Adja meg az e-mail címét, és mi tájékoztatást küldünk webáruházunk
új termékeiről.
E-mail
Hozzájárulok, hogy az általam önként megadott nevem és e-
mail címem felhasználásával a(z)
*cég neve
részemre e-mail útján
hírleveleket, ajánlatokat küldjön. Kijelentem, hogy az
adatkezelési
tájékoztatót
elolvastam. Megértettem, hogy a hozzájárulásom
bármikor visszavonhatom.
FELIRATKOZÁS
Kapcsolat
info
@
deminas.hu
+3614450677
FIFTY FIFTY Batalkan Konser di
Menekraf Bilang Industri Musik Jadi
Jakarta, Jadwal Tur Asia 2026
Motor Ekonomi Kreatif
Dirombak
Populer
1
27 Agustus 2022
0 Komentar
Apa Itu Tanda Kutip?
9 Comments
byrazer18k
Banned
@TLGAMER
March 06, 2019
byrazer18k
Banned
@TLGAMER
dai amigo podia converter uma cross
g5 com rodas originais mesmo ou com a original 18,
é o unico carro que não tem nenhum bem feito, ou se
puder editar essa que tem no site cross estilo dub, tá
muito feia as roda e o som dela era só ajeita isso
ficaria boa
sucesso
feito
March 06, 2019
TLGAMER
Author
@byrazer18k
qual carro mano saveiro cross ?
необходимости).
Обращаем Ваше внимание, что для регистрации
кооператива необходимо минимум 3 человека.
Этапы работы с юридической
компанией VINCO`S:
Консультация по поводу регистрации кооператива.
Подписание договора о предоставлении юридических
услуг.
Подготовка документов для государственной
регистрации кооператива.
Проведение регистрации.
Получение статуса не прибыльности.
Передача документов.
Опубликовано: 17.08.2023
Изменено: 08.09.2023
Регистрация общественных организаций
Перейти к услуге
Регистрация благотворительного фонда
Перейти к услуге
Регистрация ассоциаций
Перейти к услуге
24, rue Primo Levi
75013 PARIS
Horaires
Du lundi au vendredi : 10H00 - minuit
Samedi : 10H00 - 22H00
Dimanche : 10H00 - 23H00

> [Aim of the exercise]
If a line in the data above holds the word "carro", count it; give only the total.

> [Solution]
2